> **Problem requirements**:
In the copy, keep every word of the data below and none of its pictures.

> **Data provided**:
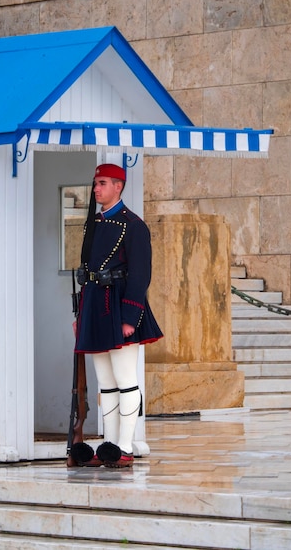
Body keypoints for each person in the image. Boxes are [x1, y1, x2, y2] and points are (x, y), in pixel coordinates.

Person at [70, 163, 163, 468]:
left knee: (126, 380)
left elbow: (140, 274)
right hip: (96, 306)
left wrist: (129, 317)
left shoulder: (133, 225)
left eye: (103, 183)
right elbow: (87, 273)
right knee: (106, 383)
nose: (96, 189)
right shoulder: (94, 223)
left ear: (118, 187)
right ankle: (107, 445)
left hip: (120, 305)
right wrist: (81, 315)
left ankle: (124, 446)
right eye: (96, 183)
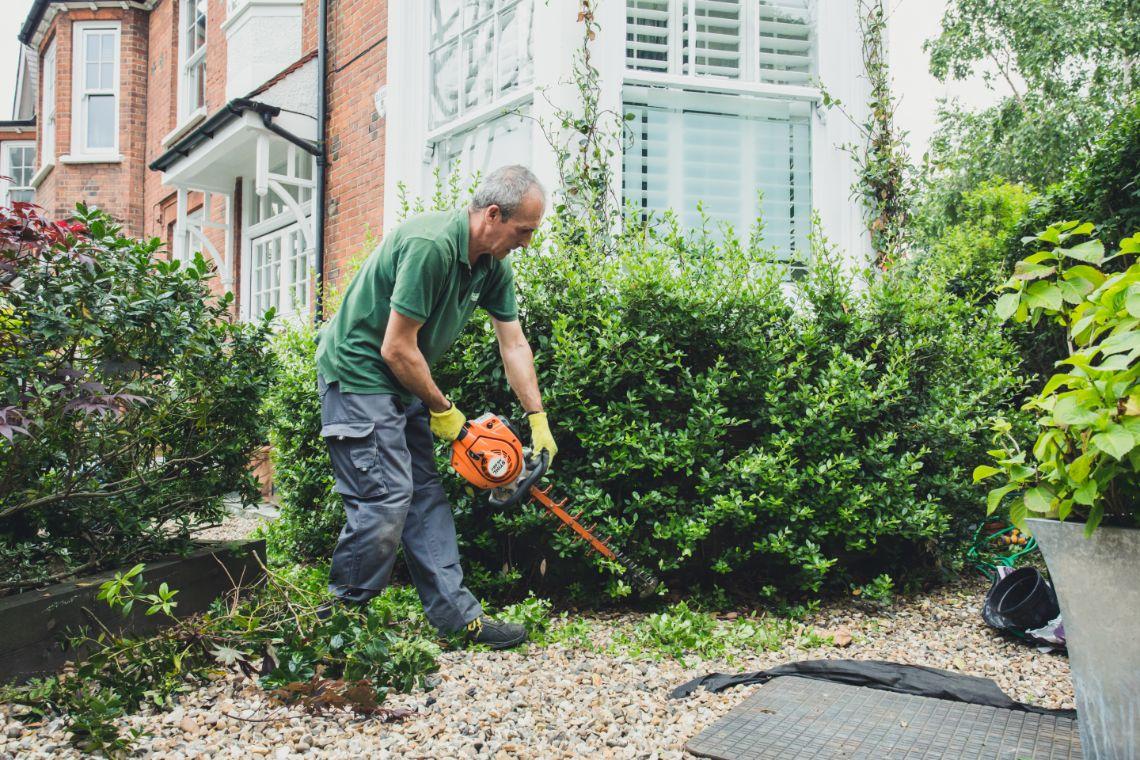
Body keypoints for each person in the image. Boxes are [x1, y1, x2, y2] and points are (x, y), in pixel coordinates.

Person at [314, 165, 557, 649]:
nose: (528, 242)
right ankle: (333, 627)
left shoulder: (492, 266)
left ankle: (456, 618)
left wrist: (537, 418)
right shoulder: (431, 247)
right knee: (386, 496)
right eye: (524, 230)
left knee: (424, 494)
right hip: (359, 374)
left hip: (402, 381)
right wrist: (447, 413)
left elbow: (513, 345)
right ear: (492, 215)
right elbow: (395, 347)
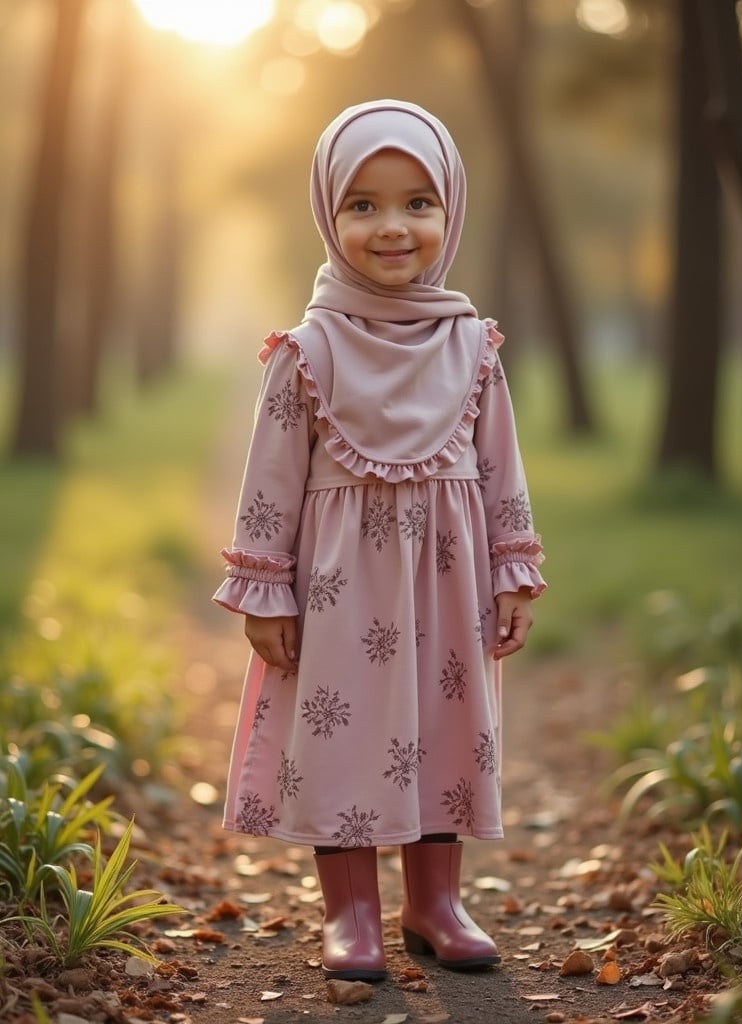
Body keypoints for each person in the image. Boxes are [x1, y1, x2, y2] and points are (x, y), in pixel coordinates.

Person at [213, 99, 546, 982]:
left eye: (417, 203)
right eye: (362, 204)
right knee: (347, 732)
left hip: (447, 579)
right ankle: (351, 913)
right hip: (339, 586)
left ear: (451, 212)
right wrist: (264, 591)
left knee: (442, 725)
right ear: (328, 214)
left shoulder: (473, 345)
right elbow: (270, 480)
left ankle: (434, 903)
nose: (392, 226)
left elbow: (502, 467)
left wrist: (512, 571)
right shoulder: (308, 350)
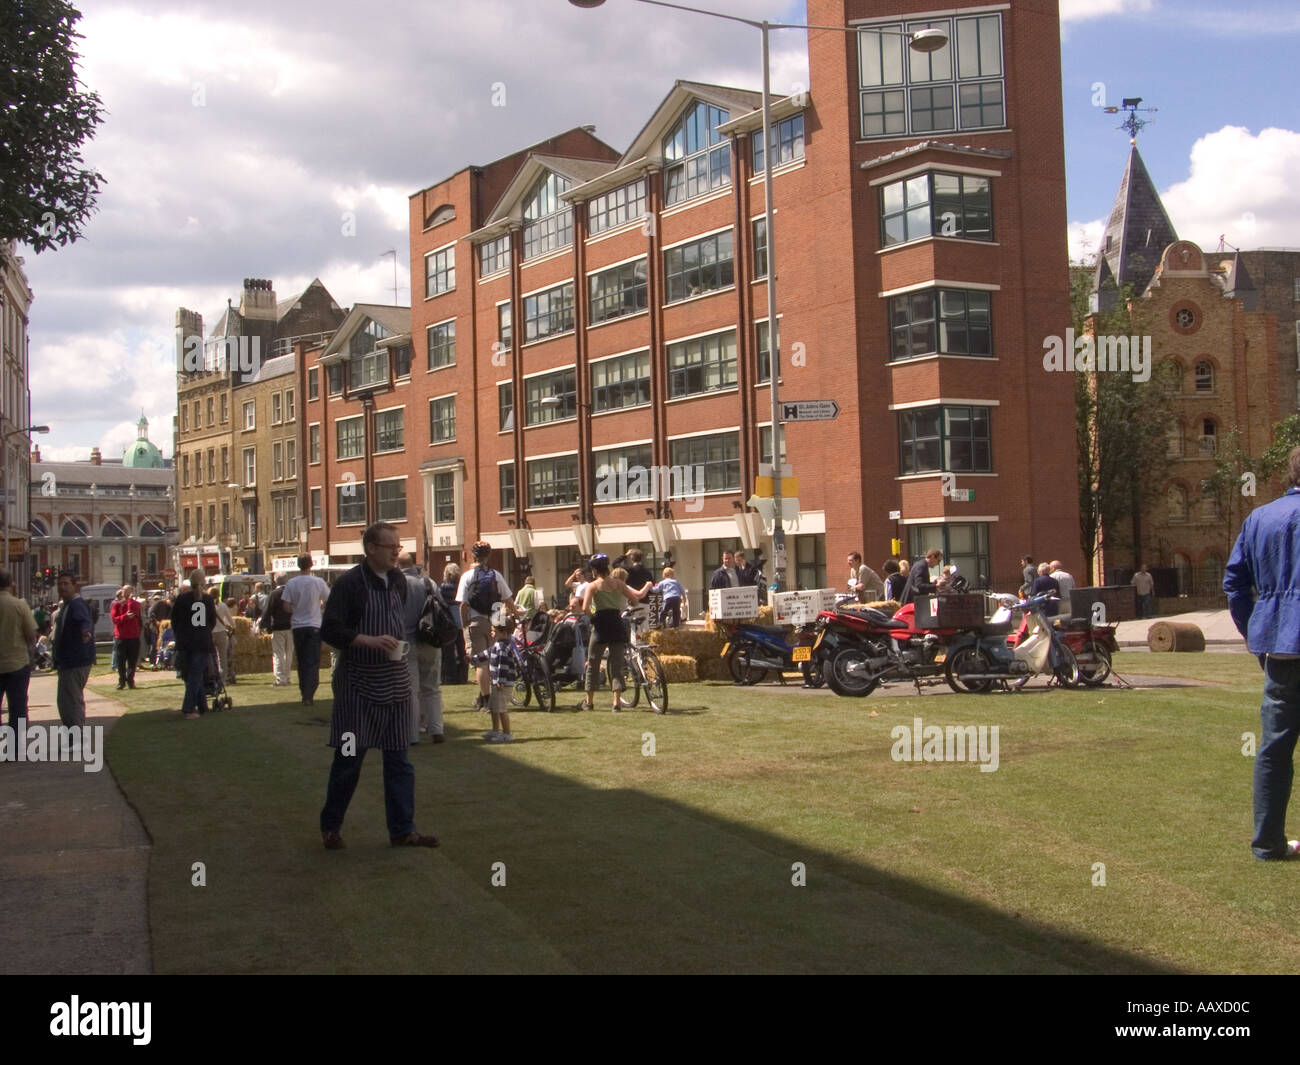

> **Result of the task**:
Body keypoints for each person in the image. Boxes are [x1, y1, x2, y2] and points are (x, y), in pixel coordinates.

Person at [70, 163, 163, 468]:
left knee: (126, 380)
left elbow: (140, 274)
right hip: (96, 306)
left wrist: (129, 317)
left shoulder: (133, 225)
left eye: (103, 183)
right elbow: (87, 273)
right knee: (106, 383)
nose: (96, 189)
right shoulder: (94, 223)
left ear: (118, 187)
right ankle: (107, 445)
left hip: (120, 305)
right wrist: (81, 315)
left ankle: (124, 446)
right eye: (96, 183)
Body keypoints for each person in the image. Boxes are [x1, y1, x2, y2] and points are (x, y), in pixel coordinates.

Person at [314, 165, 557, 649]:
nose: (528, 242)
right ankle: (333, 627)
left shoulder: (492, 266)
left ankle: (456, 618)
left wrist: (537, 418)
right shoulder: (431, 247)
right knee: (386, 496)
right eye: (524, 230)
left knee: (424, 494)
right hip: (359, 374)
left hip: (402, 381)
right wrist: (447, 413)
left elbow: (513, 345)
right ear: (492, 215)
right elbow: (395, 347)
Body keypoints for each person in the image. Boxes are [x1, y1, x2, y2] and points are (x, y), in pixel coordinates.

Person at [213, 99, 546, 982]:
left eye: (417, 203)
right eye: (362, 204)
right knee: (347, 732)
left hip: (447, 579)
right ankle: (351, 913)
right hip: (339, 586)
left ear: (451, 212)
right wrist: (264, 591)
left knee: (442, 725)
right ear: (328, 214)
left shoulder: (473, 345)
right elbow: (270, 480)
left ankle: (434, 903)
nose: (392, 226)
left elbow: (502, 467)
left wrist: (512, 571)
right shoulder: (308, 350)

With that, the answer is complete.